Use method injection on InvokeAsync for scoped or transient services

Middleware constructor parameters are now resolved from the root provider, and the middleware itself is constructed once at registration time.

For scoped or transient services (such as DbContext or HttpClient), use method injection on InvokeAsync — those parameters are resolved from the per-request scope on every invocation.

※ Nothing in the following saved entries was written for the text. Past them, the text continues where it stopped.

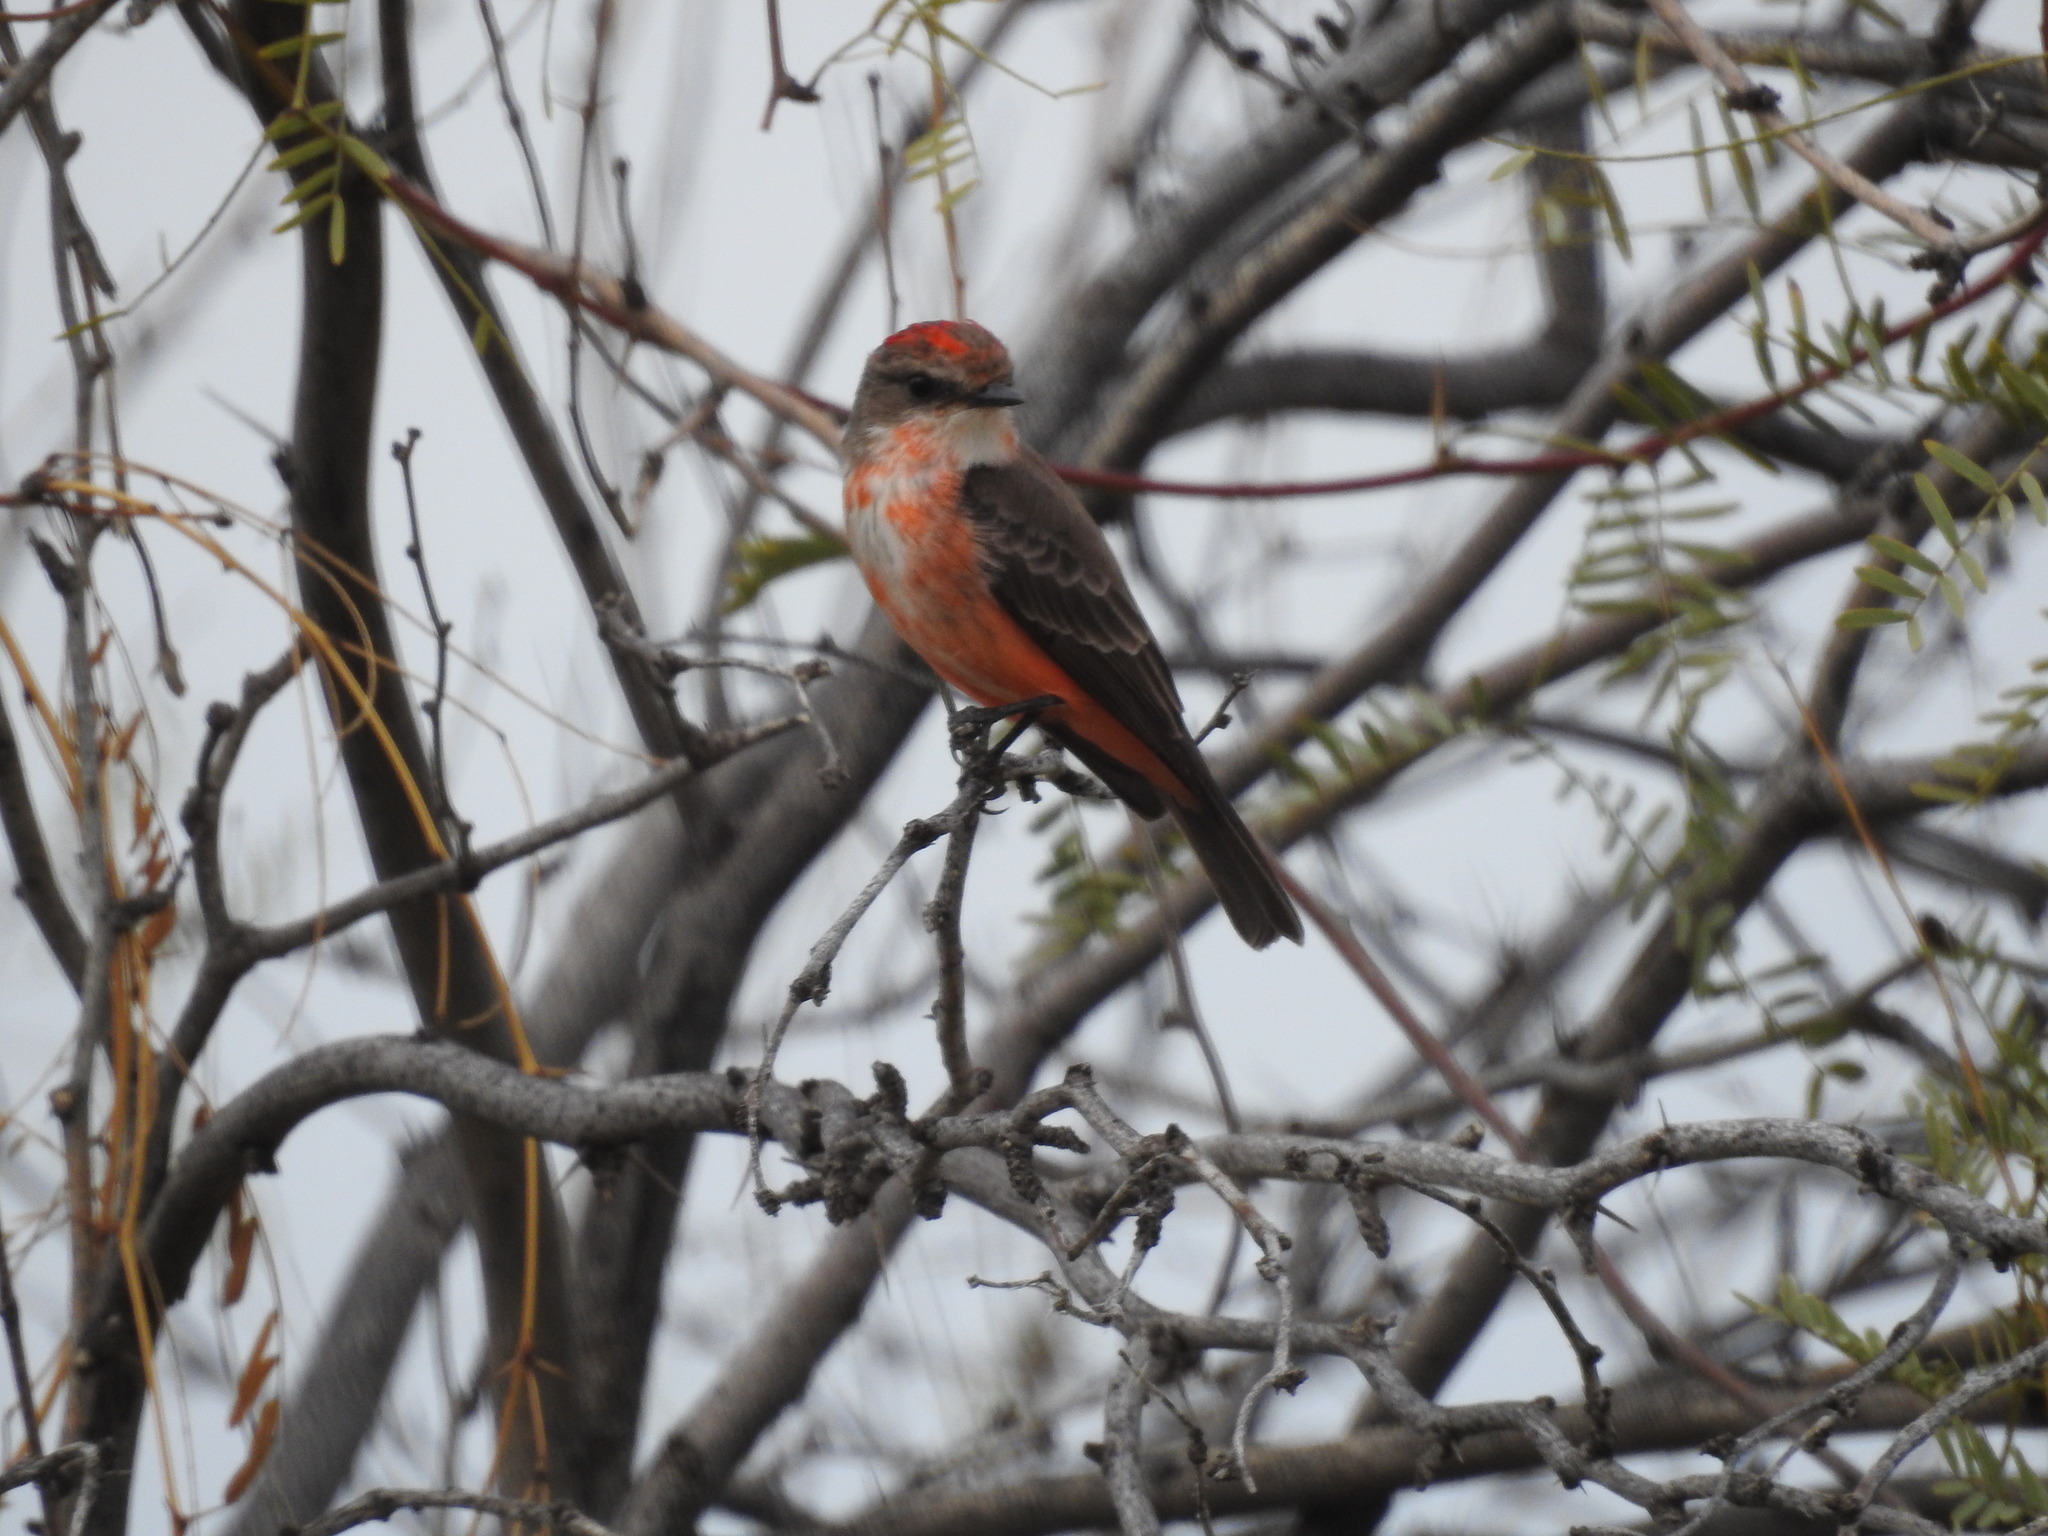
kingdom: Animalia
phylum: Chordata
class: Aves
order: Passeriformes
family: Tyrannidae
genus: Pyrocephalus
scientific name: Pyrocephalus rubinus
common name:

// v2 — DbContext was captured in the singleton middleware
internal sealed class SaveMiddleware(
    RequestMiddleware<TReq, TRes> next,
    AppDbContext db)
{
    public async Task InvokeAsync(RequestContext<TReq, TRes> context)
    {
        await db.SaveAsync(context.Request);
        await next(context);
    }
}
// v3 — DbContext is resolved fresh from the per-request scope
internal sealed class SaveMiddleware(RequestMiddleware<TReq, TRes> next)
{
    public async Task InvokeAsync(
        RequestContext<TReq, TRes> context,
        AppDbContext db)
    {
        await db.SaveAsync(context.Request);
        await next(context);
    }
}

Constructor injection remains the right choice for genuinely-singleton dependencies — ILogger<T>, TimeProvider, an options instance bound from configuration. The class is constructed once at registration time and reused; the captured dependency is shared across all requests, which matches the singleton lifetime. See Middleware for the full lifetime story.

Timeout exceptions are distinguishable

v3 throws TimeoutException for handler timeouts and OperationCanceledException for caller cancellation. If both fire, caller cancellation wins.

Update any catch clauses that distinguished them by message.

// v2
catch (OperationCanceledException ex)
{
    if (ex.Message.Contains("timeout")) { /* ... */ }
}
// v3
catch (TimeoutException) { /* handler timeout */ }
catch (OperationCanceledException) { /* caller cancellation */ }

v2 surfaced both cases as OperationCanceledException, so callers had to inspect the message to tell them apart.

Handler is IDisposable

Wrap the handler in using. The handler owns the service provider it built — leaking it leaks the provider, the IConfiguration root, and any IDisposable services.

// v2
var handler = builder.Build();
var response = await handler.InvokeAsync(request);
// v3
using var handler = builder.Build();
var response = await handler.InvokeAsync(request);

The exception is host-mode handlers built via RequestHandler.Create(IServiceProvider) — those reuse an externally-owned provider and leave it untouched on Dispose. The wrapping using only marks the handler itself disposed.

Future migrations

Future major-version migrations will be appended below as new sections; v2 to v3 stays at the top for now since it is the only one.